Activities:
a. In the podcast transcript, what does Travis Mariea say he uses for email?
b. Output the passage of the podcast transcript starting at "Yeah. And some" and ending at "in breed. Right.".
c. Using the podcast transcript, explain why the speaker considers the shift to API-first and headless a natural one.

Excerpt provided:
+===+

Yeah. The API-first approach is obviously the best way when you can do it, when it makes the most sense. In our business, we’re the same way, where our value is in the core engine and then we can’t customize everything for you. Luckily, we’re in a world now where there’s a ton of open APIs, everything can basically be connected, a ton of really smart developers out there that can do all that customization, which wasn’t really the case 10 years ago. So this shift to API-first and headless, it seems like a natural one. Just that continuum you bring up, which is interesting because we’ve talked about this on a couple podcasts, it seems to come up a lot, where it very much was everything in one spot. People made it an ERP, and this was everything. Then moved to apps, and people loved apps, best in breed apps for each business function. But then you had to work in different areas for each different thing, and people didn’t like that. There’s been Zapier and Alloy and things like that that help slowly start connecting those apps, sync with ERP.

Travis Mariea:

I’m really curious to see, does that continuum just keep on forever? Does it keep on breaking out and coming back and breaking out and coming back? I’m just curious on what the next iteration of that is in your thought because there’s … I guess, to maybe bring it home, there’s very much a need to want to work in one spot for one thing, and then at the same time there’s a need to want … You’re not going to be the best at everything in one app. So being able to sync those together can work to some extent, but there’s obviously logging in to other places. I’m just curious. It seems like we’re at that point today. Is there a next frontier of how to work better between [crosstalk 00:33:38]-

Jay Myers:

I think we’re still getting there. I think there’s still a lot ahead for the modular approach. If you think about your office suite of products, so email, you have a calendar, you have video software. So, right now, we’re using Zoom. What do you use for email?

Travis Mariea:

Yeah. Gmail, Google.

Jay Myers:

What do you use for a calendar?

Travis Mariea:

Yeah. Google as well, calendar.

Jay Myers:

Okay. What do you use for documents?

Travis Mariea:

Google.

Jay Myers:

Same thing for sheets?

Travis Mariea:

Yeah. And some people use Excel, yeah.

Jay Myers:

Okay. So why aren’t you using Meet for this, for Google-

Travis Mariea:

Yeah, exactly. Right, best in breed. Right.

+===+

Information:
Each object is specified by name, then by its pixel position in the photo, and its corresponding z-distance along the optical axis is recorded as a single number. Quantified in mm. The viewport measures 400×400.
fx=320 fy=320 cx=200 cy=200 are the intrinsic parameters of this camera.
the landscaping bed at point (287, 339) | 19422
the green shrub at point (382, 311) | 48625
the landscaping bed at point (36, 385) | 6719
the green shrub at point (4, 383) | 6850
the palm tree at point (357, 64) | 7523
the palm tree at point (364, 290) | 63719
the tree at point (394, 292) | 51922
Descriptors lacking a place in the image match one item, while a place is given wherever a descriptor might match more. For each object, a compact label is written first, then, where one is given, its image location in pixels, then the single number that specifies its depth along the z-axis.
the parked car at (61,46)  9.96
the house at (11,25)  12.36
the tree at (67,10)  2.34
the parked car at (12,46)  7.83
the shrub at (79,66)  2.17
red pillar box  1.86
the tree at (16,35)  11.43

+===+

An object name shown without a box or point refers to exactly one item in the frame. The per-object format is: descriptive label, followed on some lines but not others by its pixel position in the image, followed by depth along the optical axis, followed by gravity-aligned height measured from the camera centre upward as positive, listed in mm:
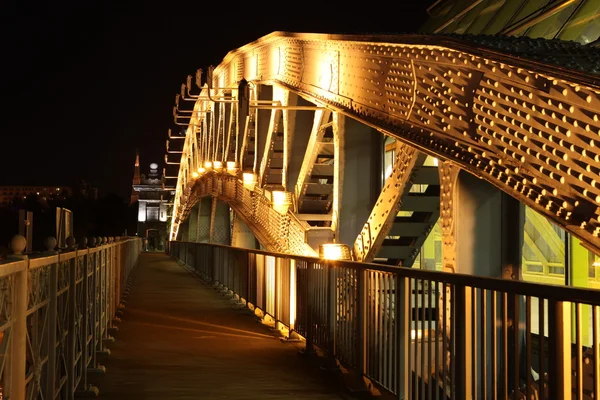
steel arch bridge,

+===+

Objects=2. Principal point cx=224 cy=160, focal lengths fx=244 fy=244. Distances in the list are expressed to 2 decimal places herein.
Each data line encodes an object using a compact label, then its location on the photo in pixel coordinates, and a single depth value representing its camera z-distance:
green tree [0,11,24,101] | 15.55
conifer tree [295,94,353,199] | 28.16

+===+

Solutions in order:
a. Gmail, from Google.

b.
Yeah. And some people use Excel, yeah.

Jay Myers:

Okay. So why aren’t you using Meet for this, for Google-

Travis Mariea:

Yeah, exactly. Right, best in breed. Right.

c. There are now many open APIs, so basically everything can be connected. Many smart developers can handle the customization, which wasn't really the case 10 years ago.